Edwards Justin P, Zhang Xia, Mosser David M
Cell Biology and Molecular Genetics, University of Maryland, College Park, MD 20742, USA.
J Immunol. 2009 Feb 15;182(4):1929-39. doi: 10.4049/jimmunol.0802703.
We previously described a population of regulatory macrophages that produced high levels of IL-10 and low levels of IL-12/23. We now describe and characterize the expression of heparin-binding epidermal growth factor (EGF)-like growth factor (HB-EGF) by these macrophages. HB-EGF has previously been associated with a number of physiological and pathological conditions, including tumor growth and angiogenesis. The induction of HB-EGF in regulatory macrophages is due to new transcription and not to increased mRNA stability. The transcription factor Sp1 is a major factor in HB-EGF production, and knockdown of Sp1 substantially diminishes HB-EGF production. Sp1 was recruited to three sites within the first 2 kb of the HB-EGF promoter following stimulation, and the site located at -83/-54 was required for HB-EGF promoter activity. These regions of the promoter become more accessible to endonuclease activity following macrophage activation, and this accessibility was contingent on activation of the MAPK, ERK. We show that several experimental manipulations that give rise to regulatory macrophages also result in HB-EGF production. These observations indicate that in addition to the secretion of the anti-inflammatory cytokine IL-10, another novel characteristic of regulatory macrophages is the production of angiogenic HB-EGF.

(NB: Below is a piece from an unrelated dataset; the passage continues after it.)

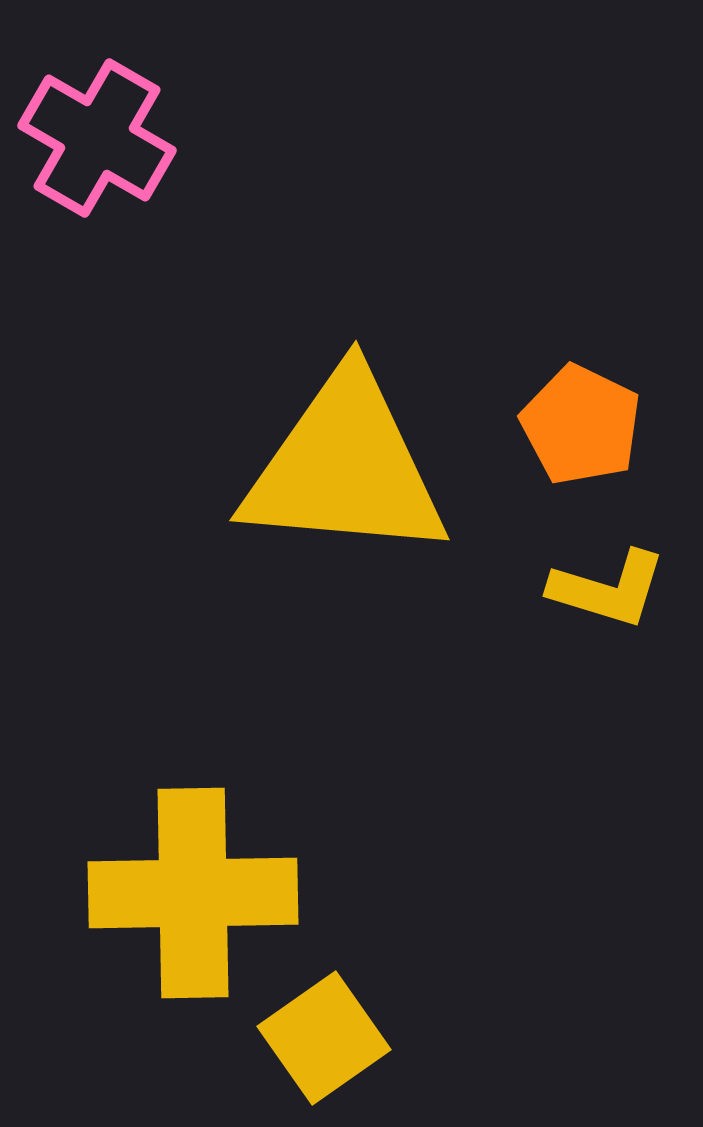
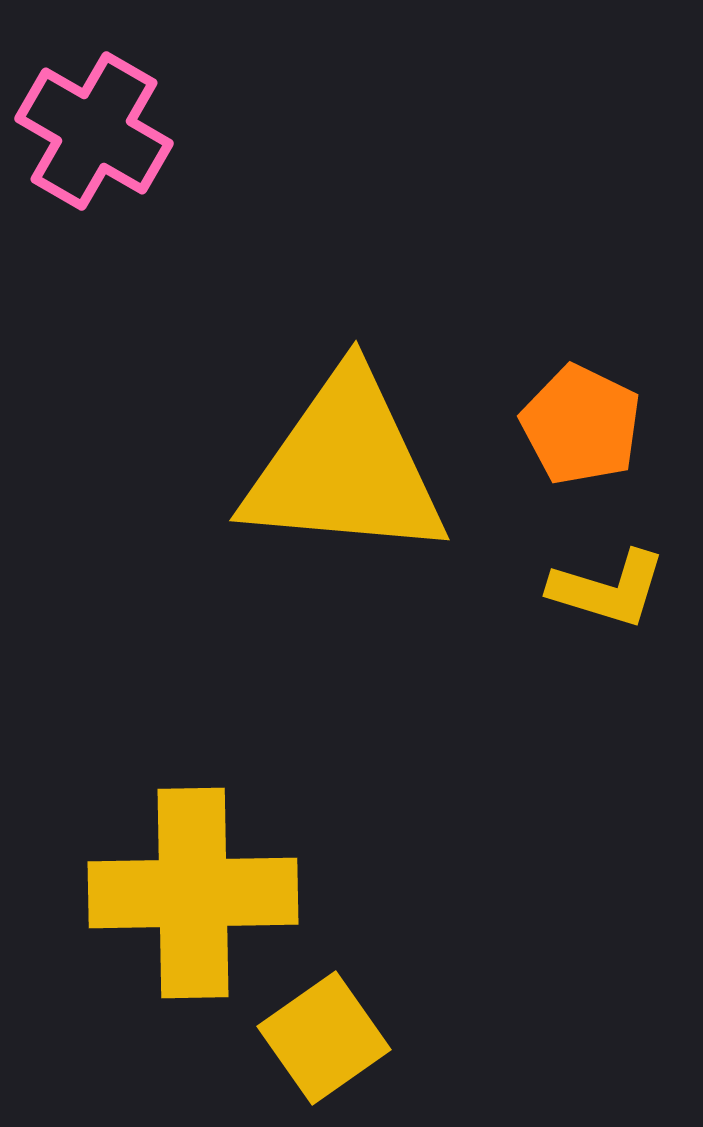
pink cross: moved 3 px left, 7 px up
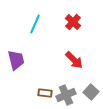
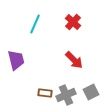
gray square: rotated 21 degrees clockwise
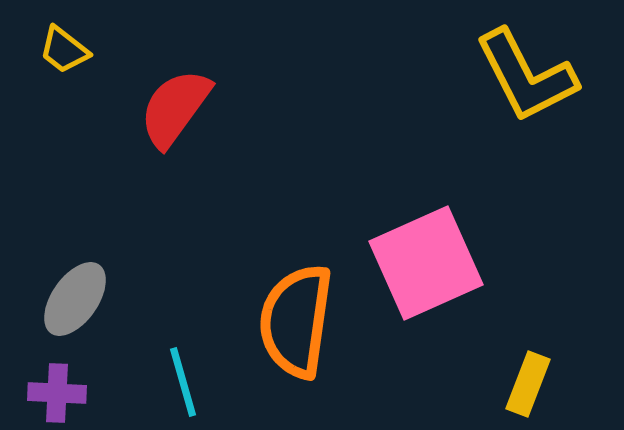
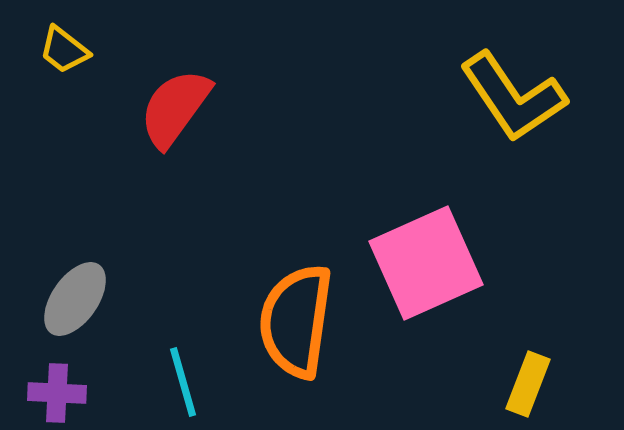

我们之前描述了一群产生高水平白细胞介素-10(IL-10)和低水平白细胞介素-12/23(IL-12/23)的调节性巨噬细胞。我们现在描述并表征这些巨噬细胞中肝素结合表皮生长因子(EGF)样生长因子(HB-EGF)的表达情况。HB-EGF之前已与多种生理和病理状况相关联,包括肿瘤生长和血管生成。调节性巨噬细胞中HB-EGF的诱导是由于新的转录,而非mRNA稳定性增加。转录因子Sp1是HB-EGF产生的主要因素,敲低Sp1会显著减少HB-EGF的产生。刺激后,Sp1被募集到HB-EGF启动子前2 kb内的三个位点,且位于-83/-54的位点对于HB-EGF启动子活性是必需的。巨噬细胞激活后,启动子的这些区域对内切核酸酶活性变得更易接近,且这种易接近性取决于丝裂原活化蛋白激酶(MAPK)、细胞外信号调节激酶(ERK)的激活。我们表明,几种产生调节性巨噬细胞的实验操作也会导致HB-EGF的产生。这些观察结果表明,除了分泌抗炎细胞因子IL-10外,调节性巨噬细胞的另一个新特征是产生促血管生成的HB-EGF。